Update the lines from the very first one through the line containing "К: разработка учебного" by replacing "Оплата услуг" with "Оплата обучения", and reproduce only those lines with nothing else altered.

BEGIN Provided entries

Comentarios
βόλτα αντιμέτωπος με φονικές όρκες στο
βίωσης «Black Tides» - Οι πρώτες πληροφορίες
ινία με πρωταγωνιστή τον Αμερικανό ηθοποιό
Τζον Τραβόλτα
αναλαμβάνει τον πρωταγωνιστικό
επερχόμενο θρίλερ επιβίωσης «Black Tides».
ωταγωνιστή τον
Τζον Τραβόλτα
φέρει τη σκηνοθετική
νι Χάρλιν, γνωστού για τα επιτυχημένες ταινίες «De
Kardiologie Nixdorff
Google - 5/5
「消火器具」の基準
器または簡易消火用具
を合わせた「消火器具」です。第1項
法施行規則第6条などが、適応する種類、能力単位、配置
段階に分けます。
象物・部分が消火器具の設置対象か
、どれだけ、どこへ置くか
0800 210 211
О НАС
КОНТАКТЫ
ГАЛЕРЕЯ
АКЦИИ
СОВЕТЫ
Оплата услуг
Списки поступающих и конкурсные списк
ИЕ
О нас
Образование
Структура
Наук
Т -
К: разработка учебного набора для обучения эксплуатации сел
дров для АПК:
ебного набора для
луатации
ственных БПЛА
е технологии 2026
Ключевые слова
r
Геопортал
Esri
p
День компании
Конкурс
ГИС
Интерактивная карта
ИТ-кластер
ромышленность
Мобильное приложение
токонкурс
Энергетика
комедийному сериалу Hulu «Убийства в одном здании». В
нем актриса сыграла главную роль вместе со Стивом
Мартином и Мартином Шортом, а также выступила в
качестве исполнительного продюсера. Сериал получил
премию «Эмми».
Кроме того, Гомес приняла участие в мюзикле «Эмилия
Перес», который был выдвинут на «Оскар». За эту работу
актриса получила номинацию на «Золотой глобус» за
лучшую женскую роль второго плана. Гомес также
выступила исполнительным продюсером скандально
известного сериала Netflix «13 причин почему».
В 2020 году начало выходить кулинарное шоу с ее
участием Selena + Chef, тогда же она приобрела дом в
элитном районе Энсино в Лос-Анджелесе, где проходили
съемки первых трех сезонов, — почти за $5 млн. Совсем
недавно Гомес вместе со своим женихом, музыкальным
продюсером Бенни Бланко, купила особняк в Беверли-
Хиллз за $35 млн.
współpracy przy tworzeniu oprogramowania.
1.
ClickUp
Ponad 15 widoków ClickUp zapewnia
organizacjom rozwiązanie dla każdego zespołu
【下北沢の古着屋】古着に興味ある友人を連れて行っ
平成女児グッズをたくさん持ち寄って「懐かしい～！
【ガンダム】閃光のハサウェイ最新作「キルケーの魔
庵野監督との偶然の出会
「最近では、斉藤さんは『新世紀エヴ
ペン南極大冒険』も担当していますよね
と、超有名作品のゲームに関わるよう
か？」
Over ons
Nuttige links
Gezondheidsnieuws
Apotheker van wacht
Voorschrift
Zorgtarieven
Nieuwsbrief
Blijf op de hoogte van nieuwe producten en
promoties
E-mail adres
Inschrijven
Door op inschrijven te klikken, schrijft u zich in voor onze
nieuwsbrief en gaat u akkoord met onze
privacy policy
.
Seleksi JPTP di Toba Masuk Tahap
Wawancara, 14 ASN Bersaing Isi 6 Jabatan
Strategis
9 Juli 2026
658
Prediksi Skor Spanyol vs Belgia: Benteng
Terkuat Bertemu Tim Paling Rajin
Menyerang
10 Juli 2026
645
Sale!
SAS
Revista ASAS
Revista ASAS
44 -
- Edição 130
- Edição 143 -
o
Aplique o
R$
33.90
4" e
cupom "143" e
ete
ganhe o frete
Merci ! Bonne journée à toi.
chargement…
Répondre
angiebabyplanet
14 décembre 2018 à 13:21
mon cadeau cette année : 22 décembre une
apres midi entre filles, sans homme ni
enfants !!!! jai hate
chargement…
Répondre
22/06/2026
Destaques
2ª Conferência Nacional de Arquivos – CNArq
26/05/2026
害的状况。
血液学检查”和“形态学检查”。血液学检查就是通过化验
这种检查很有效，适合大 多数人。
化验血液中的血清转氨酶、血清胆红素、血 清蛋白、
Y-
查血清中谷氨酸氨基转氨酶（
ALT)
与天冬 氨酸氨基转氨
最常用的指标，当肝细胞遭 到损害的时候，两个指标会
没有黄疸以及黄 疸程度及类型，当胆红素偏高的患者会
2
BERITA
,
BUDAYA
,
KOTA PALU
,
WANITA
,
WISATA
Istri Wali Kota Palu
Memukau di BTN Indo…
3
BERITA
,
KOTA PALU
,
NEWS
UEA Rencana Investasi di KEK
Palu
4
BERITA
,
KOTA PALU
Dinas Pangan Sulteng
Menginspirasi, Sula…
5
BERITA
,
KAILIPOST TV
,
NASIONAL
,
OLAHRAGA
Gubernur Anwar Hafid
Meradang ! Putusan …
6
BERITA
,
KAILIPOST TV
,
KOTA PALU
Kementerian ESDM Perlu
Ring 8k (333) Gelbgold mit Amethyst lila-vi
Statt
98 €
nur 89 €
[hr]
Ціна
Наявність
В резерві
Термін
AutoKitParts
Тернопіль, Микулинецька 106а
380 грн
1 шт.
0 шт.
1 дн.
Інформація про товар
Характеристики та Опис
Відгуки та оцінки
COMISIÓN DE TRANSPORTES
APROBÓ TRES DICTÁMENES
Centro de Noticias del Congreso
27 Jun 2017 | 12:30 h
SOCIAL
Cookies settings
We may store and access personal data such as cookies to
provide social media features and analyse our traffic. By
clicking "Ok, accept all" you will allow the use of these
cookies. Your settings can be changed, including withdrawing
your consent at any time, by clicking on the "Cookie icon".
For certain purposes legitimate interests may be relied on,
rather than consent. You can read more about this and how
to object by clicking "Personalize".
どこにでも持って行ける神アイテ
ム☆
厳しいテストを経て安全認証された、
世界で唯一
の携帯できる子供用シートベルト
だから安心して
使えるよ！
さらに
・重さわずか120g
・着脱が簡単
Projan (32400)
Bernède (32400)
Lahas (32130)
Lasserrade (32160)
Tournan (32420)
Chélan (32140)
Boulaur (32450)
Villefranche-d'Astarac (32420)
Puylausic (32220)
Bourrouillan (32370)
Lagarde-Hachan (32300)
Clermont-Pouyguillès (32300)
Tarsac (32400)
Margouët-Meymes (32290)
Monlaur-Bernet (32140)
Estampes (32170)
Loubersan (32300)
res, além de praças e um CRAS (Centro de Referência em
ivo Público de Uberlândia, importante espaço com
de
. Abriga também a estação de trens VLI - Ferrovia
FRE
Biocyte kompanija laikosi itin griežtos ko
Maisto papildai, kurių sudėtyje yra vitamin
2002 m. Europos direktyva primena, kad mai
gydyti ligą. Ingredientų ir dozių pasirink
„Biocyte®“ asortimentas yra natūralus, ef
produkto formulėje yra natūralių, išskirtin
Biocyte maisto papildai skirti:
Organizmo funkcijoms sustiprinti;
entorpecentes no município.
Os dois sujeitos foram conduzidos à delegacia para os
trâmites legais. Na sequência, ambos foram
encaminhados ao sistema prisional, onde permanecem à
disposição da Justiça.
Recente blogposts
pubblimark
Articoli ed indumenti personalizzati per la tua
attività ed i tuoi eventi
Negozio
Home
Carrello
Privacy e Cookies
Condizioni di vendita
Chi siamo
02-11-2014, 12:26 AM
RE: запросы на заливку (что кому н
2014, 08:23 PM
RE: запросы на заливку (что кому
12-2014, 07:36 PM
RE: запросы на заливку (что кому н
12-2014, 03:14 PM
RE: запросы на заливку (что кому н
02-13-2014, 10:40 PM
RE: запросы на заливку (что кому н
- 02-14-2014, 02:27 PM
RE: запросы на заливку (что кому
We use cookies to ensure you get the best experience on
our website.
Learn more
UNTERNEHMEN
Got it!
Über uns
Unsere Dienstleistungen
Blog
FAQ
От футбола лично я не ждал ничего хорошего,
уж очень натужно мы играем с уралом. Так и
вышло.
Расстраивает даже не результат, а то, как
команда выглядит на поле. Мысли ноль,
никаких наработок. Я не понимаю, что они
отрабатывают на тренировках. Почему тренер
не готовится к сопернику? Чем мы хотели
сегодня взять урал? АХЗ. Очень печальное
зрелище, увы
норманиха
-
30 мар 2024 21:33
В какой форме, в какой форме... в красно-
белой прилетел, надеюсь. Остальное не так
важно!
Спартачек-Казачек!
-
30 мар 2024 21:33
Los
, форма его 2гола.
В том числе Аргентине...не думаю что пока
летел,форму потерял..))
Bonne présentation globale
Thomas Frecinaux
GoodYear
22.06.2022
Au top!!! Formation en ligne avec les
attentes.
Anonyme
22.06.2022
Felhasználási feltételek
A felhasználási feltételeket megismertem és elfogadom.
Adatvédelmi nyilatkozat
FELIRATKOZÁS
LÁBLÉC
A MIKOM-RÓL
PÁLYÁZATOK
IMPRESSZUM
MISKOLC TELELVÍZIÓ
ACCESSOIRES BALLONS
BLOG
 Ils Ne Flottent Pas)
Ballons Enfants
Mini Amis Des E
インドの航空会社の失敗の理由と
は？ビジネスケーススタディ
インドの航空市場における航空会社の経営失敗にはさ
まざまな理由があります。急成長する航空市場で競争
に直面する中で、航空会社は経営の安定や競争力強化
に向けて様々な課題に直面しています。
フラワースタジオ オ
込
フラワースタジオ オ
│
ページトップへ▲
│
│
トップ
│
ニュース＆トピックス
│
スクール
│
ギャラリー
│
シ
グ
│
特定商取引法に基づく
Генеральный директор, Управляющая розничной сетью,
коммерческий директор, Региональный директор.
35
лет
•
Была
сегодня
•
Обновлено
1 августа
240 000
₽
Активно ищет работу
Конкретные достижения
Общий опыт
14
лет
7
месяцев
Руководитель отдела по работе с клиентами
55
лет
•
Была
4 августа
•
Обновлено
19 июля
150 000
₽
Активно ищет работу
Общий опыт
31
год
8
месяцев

END Provided entries

#### Your response:
Comentarios
βόλτα αντιμέτωπος με φονικές όρκες στο
βίωσης «Black Tides» - Οι πρώτες πληροφορίες
ινία με πρωταγωνιστή τον Αμερικανό ηθοποιό
Τζον Τραβόλτα
αναλαμβάνει τον πρωταγωνιστικό
επερχόμενο θρίλερ επιβίωσης «Black Tides».
ωταγωνιστή τον
Τζον Τραβόλτα
φέρει τη σκηνοθετική
νι Χάρλιν, γνωστού για τα επιτυχημένες ταινίες «De
Kardiologie Nixdorff
Google - 5/5
「消火器具」の基準
器または簡易消火用具
を合わせた「消火器具」です。第1項
法施行規則第6条などが、適応する種類、能力単位、配置
段階に分けます。
象物・部分が消火器具の設置対象か
、どれだけ、どこへ置くか
0800 210 211
О НАС
КОНТАКТЫ
ГАЛЕРЕЯ
АКЦИИ
СОВЕТЫ
Оплата обучения
Списки поступающих и конкурсные списк
ИЕ
О нас
Образование
Структура
Наук
Т -
К: разработка учебного набора для обучения эксплуатации сел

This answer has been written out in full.